Early surgery was recommended for most hip fractures due to its association with better functional outcomes, shorter hospital stays, less pain, lower nonunion rates, and fewer postoperative complications23. Current guidelines24,25 indicated that surgery for hip fracture should be performed within 24–48 h of hospital admission. With the implementation of the early surgical quality indicator at our institution, surgery is now possible within 48 h of admission for the majority of patients. The average delay in surgery after admission was 39.7 ± 15.1 h (unpublished data). Therefore, the observation period for analgesic efficacy in this study protocol was 24 h.
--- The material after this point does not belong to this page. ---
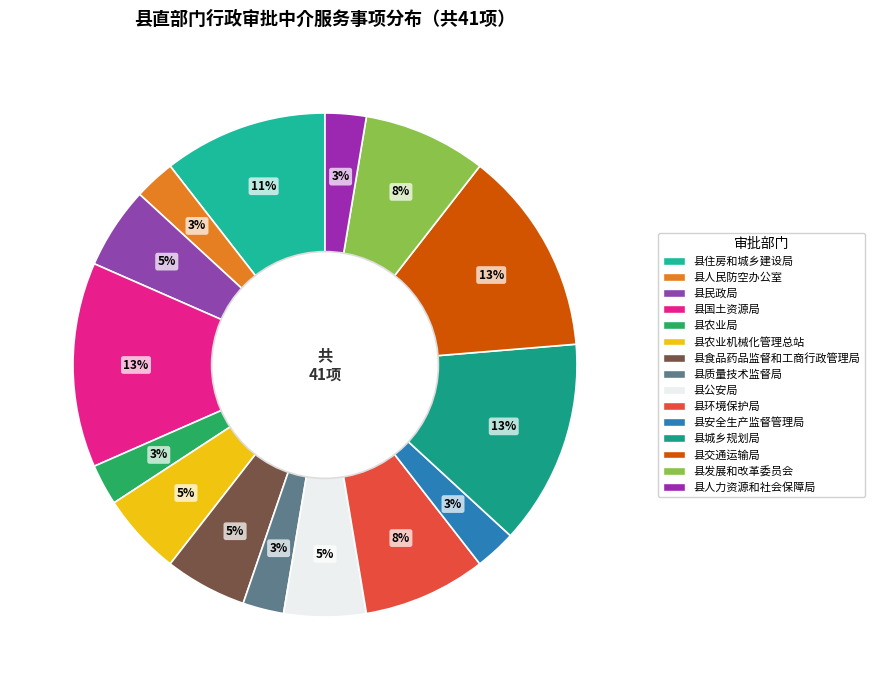

Is it true that 县人民防空办公室 is 17% of the pie?

False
Participation in the trial did not affect the scheduling of patients’ surgical operations. We supported patients who had completed adequate preoperative preparation to undergo surgery at the earliest opportunity. Patients who underwent surgery within 24 h of receiving supra-inguinal FICB regional analgesia were excluded to avoid interruption of follow-up.
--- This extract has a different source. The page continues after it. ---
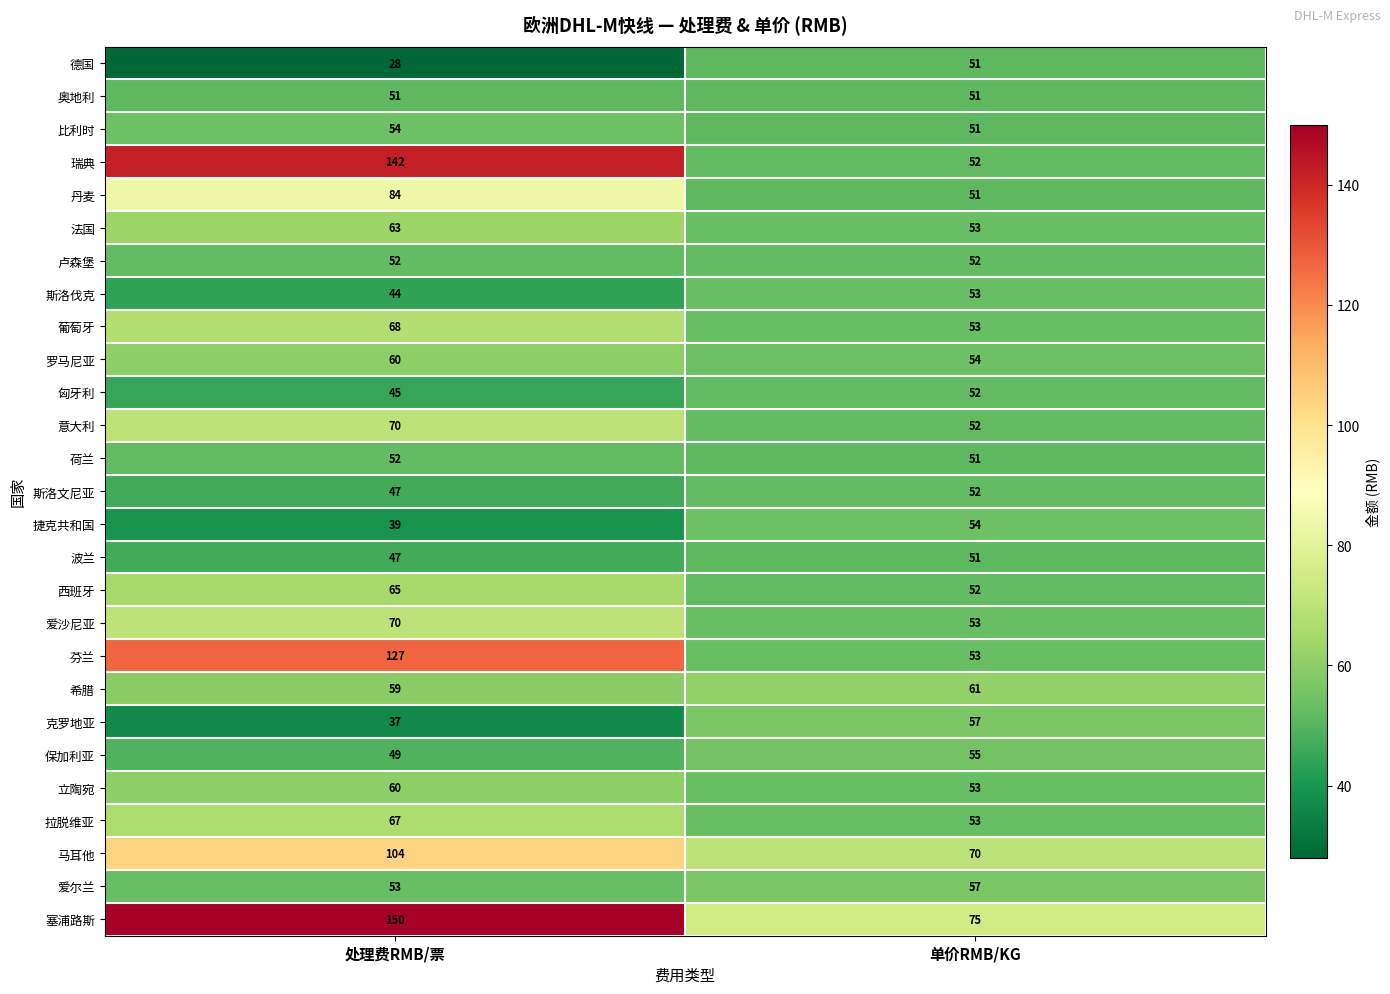

Which series has the widest spread of values?

瑞典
This study has several limitations. Firstly, this study was conducted at a single center. Compared with other populations (e.g., from the United States and Europe), the participants in this study had a smaller physical stature, with a mean height and body mass index (BMI) of 156.5 cm and 21.9 kg·m−2, respectively. The study findings may not be generalizable to other populations, as they only reflect the EC50 of ropivacaine in this specific population. Therefore, it is necessary to conduct further studies in populations with higher height and BMI. Secondly, for ethical reasons, we chose UDM for EC50 calculations to minimize the number of patients with analgesic failure. Although UDM had the advantage of simplicity and low sample size requirements26, it was less reliable for calculating small or large percentiles (e.g., EC95) in small sample size studies. Therefore, the determination of the EC95 in this study, which has a limited sample size, may not be accurate. In contrast, the biased-coin design sequential allocation method26, an improvement and upgrade of UDM, allows for the direct study of effective concentrations in any quartile. This enables accurate extrapolation of high quartile (e.g., EC95) effect concentrations of ropivacaine from the median points. Thirdly, our investigation only considered the EC50 of a fixed volume of 30 mL ropivacaine, limiting the generalizability of our findings. Future studies should explore the EC50 by varying the volume of local anesthetic.

Conclusions

A single 30-mL dose of ropivacaine provided effective preoperative analgesia via ultrasound-guided supra-inguinal FICB in elderly patients with hip fracture. The EC50 (95% CI) for preoperative analgesia lasting at least 24 h was 0.248% (0.233–0.262%). These data can guide the selection of ropivacaine concentration for preoperative analgesia. Further research is necessary to evaluate and refine preoperative analgesia strategies for hip fractures.